Installing SaaS applications is easy. It's integrating them that can drive up the cost and complexity SaaS is supposed to avoid.

Mary Hayes Weier, Contributor

October 17, 2008

3 Min Read

SaaS vendors generally provide lists of third-party integrators and software vendors they've worked with. But it's important to understand the level of integration, as it could mean the difference between a few clicks of a mouse or days of coding by the IT staff. Says Chiquita's Singh: "Every customer has to ask every vendor the same question: What level of integration do you have?"

Chiquita, which works with several benefits providers on Workday's integration partner list, found their work varied from shallow to deep. "What I suggested back to Workday is they need to be careful when they go into the sales mode and say, 'We've got this benefits integration done,'" Singh says, since, if it isn't a deep integration, it could mean unexpected custom coding and cost for the customer.

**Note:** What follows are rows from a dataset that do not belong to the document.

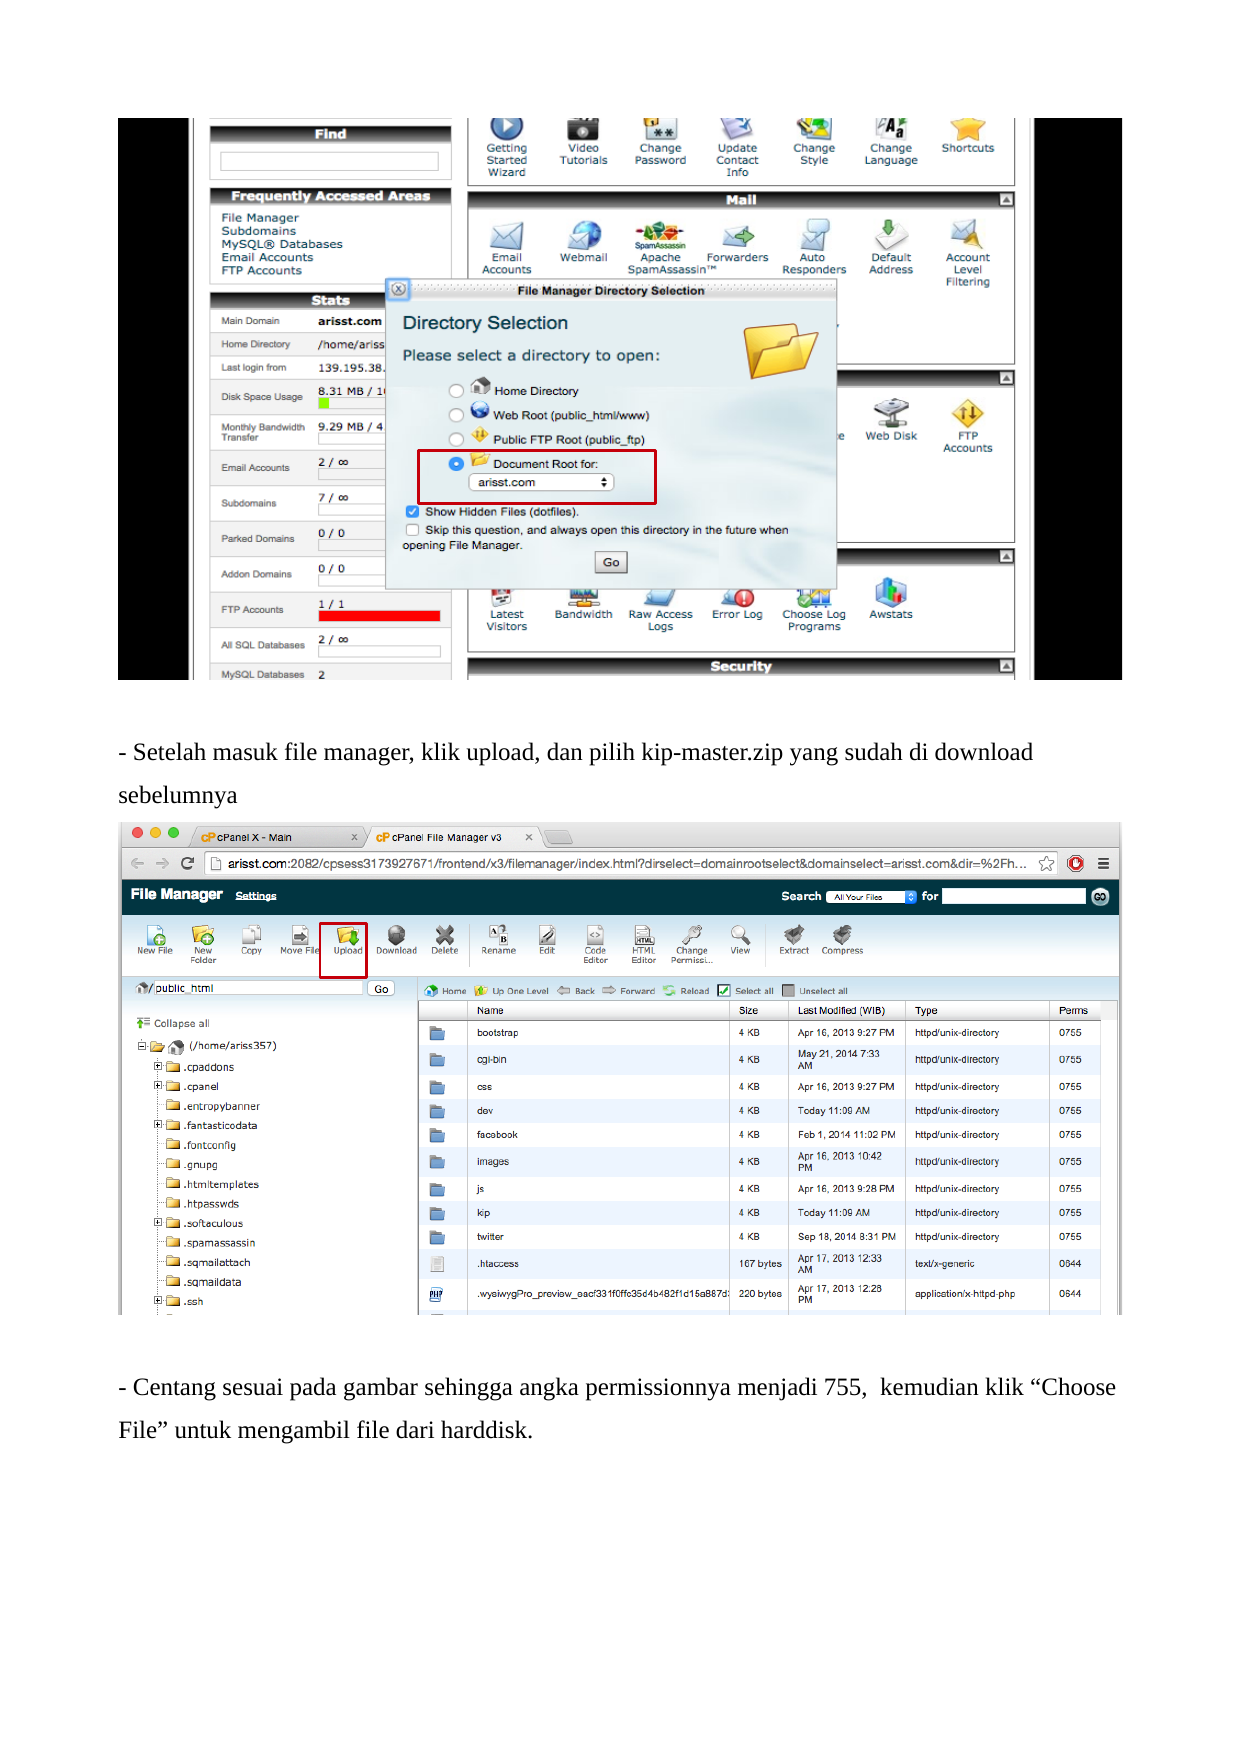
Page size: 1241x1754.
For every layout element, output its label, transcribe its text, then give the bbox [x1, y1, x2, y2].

text - Centang sesuai pada gambar sehingga angka permissionnya menjadi 755, kemudian klik “Choose File” untuk mengambil file dari harddisk. [118, 1372, 1122, 1444]
picture [118, 118, 1123, 680]
picture [118, 822, 1123, 1315]
text - Setelah masuk file manager, klik upload, dan pilih kip-master.zip yang sudah di download sebelumnya [118, 737, 1122, 808]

Another integration problem Singh encountered was when one of Chiquita's benefits providers refused to feed data directly into Workday, saying its contract was with Chiquita. That required Chiquita to set up an FTP server on site to collect the data from the benefits provider, and then transfer that data to Workday. Once again, Singh needed to fight to keep from adding infrastructure to support his SaaS effort. After Singh raised the problem with Workday--and noted "any other customer using this provider is going to have the same situation"--Workday agreed to hook up the FTP server at Chiquita and remotely manage the data flow. "This wasn't a Workday issue, but a provider issue," he says. "But my expectation was to not get caught in the middle of it."

Don't misread Singh's candor as discontent. He says he's happy with Workday, pleased with how the vendor solved problems, and confident he can integrate much more with the platform.

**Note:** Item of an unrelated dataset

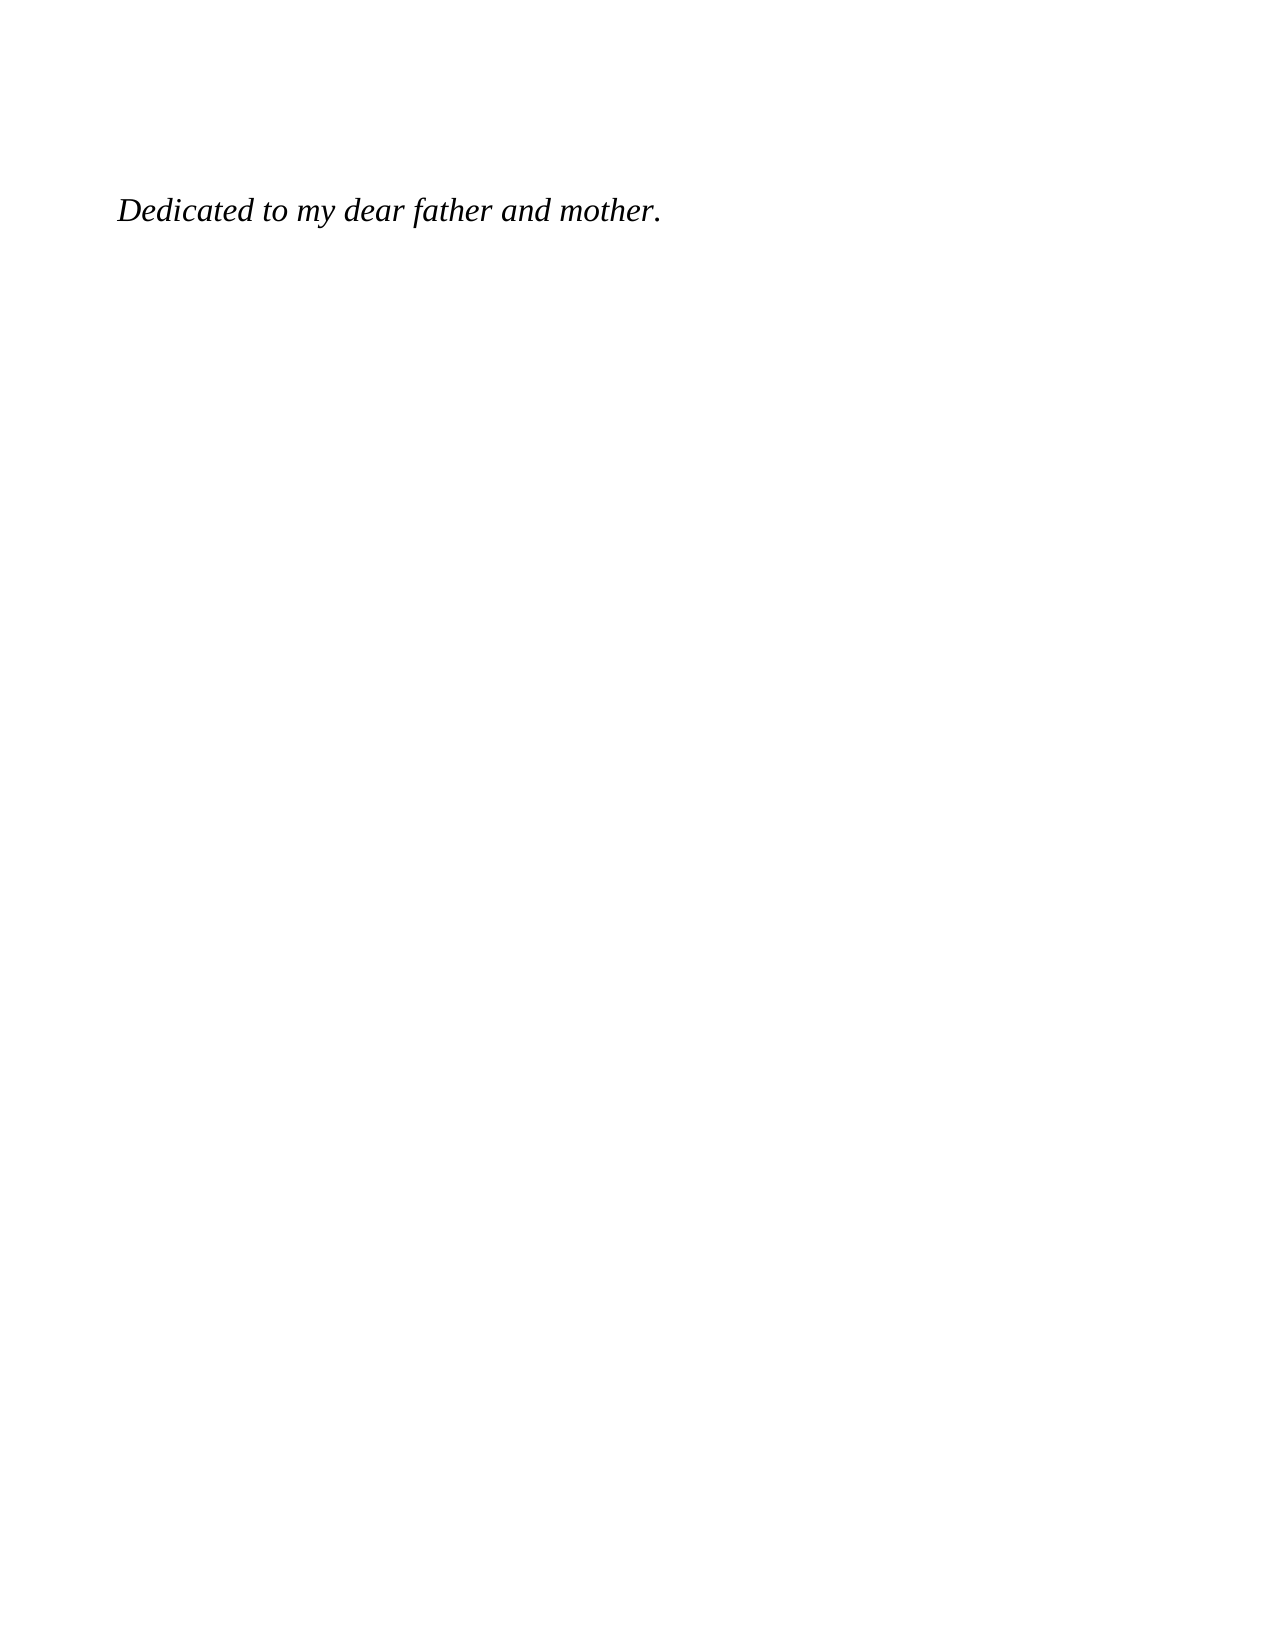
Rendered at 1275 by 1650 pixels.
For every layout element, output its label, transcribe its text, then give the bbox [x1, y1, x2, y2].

text Dedicated to my dear father and mother. [117, 192, 1157, 229]
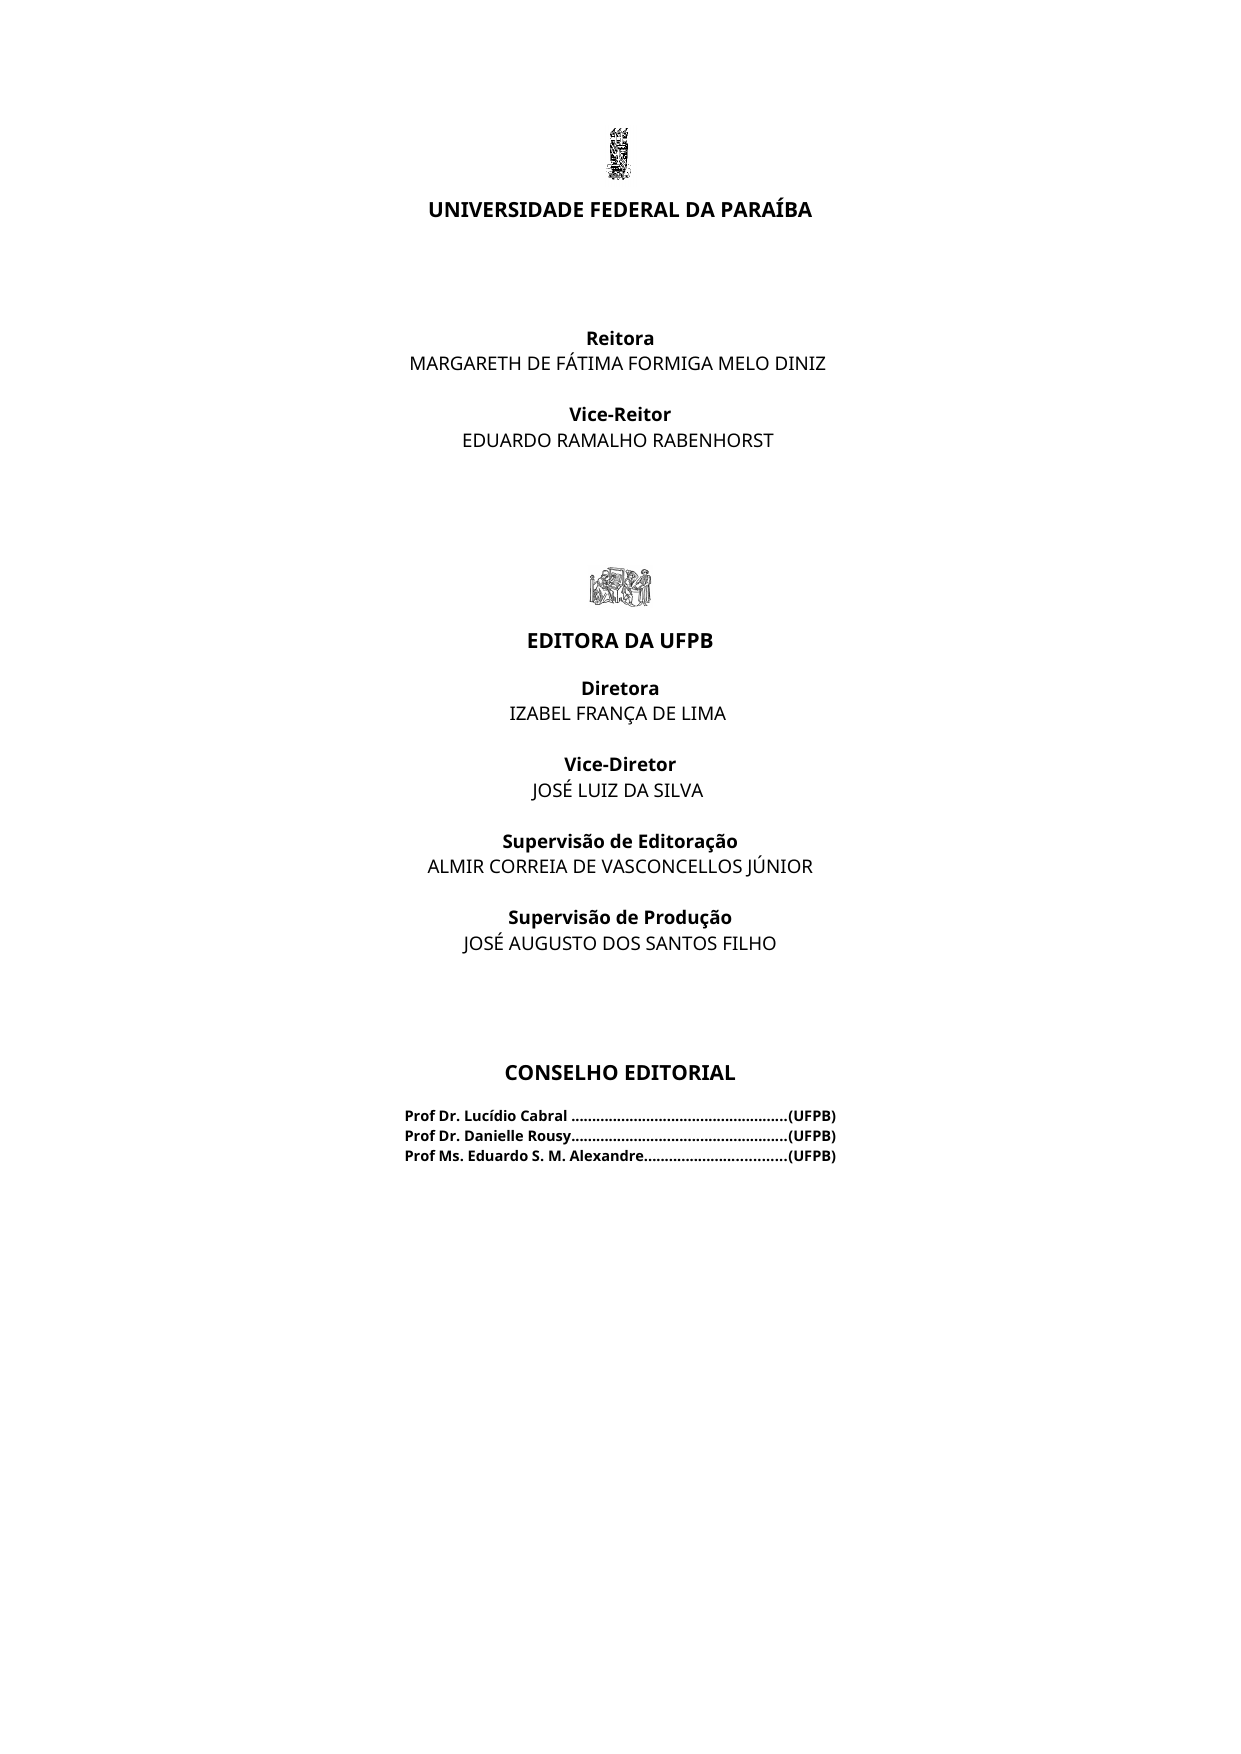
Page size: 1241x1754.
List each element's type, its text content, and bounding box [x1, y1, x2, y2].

In fact, Singh wants to use Workday as a master repository for all employee data, so that when a person leaves the company or changes positions, that move triggers a series of workflows that, for example, automatically remove network access rights or initiate a work order for a change in phone lines. That functionality will mean extensive integration, including a SOA link between Workday and several on-site applications, including Microsoft Active Directory and Lombardi Business Process Management. It's a big project involving a lot of legacy code, and Singh thinks he'll have his own team do much of it, using Oracle BEA AquaLogic middleware.

This is where SaaS applications are headed. The old days when SaaS was a renegade product, bought by a business unit and bolted on without IT's help or blessing are ... OK, they're not even close to gone. It still happens all the time. But that's all the more reason IT must prove it has SaaS integration chops. Sure, a small group can set up a Salesforce tool and get it running over the weekend. When that team sees what can be done by connecting Salesforce to ERP, or Exchange, they just might be glad to bring it out of the darkness.